Recorded data:
+--

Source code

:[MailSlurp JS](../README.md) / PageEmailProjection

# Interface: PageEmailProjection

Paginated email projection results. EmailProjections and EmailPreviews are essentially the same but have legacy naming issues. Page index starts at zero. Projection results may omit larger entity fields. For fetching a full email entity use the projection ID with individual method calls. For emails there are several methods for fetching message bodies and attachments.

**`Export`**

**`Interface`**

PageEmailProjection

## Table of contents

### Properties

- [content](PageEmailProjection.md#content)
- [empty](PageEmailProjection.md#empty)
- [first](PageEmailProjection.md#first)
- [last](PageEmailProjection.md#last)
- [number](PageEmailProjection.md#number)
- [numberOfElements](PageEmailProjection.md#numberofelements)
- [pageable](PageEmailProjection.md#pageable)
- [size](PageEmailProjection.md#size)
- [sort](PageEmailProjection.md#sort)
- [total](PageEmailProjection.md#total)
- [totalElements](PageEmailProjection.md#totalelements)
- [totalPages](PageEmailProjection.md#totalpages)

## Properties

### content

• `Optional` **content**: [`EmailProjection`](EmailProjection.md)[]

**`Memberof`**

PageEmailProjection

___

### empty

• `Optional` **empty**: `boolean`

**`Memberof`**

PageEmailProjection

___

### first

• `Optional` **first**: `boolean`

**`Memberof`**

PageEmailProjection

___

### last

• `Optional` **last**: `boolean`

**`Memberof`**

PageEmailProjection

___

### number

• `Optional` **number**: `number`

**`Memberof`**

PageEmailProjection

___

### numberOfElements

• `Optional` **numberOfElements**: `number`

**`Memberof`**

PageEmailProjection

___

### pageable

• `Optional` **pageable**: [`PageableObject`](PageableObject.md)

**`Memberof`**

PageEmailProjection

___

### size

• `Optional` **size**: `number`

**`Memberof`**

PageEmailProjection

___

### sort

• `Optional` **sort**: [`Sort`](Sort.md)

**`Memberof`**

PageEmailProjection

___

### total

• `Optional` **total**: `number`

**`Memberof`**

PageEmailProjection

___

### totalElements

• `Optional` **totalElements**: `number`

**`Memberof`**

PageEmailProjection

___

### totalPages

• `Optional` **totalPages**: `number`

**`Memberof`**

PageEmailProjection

+--

**Required action**. Set down, exactly as written, each line of the data from its opening line through the one containing "### Properties". Output nothing more.

**Exercise result**.
Source code

:[MailSlurp JS](../README.md) / PageEmailProjection

# Interface: PageEmailProjection

Paginated email projection results. EmailProjections and EmailPreviews are essentially the same but have legacy naming issues. Page index starts at zero. Projection results may omit larger entity fields. For fetching a full email entity use the projection ID with individual method calls. For emails there are several methods for fetching message bodies and attachments.

**`Export`**

**`Interface`**

PageEmailProjection

## Table of contents

### Properties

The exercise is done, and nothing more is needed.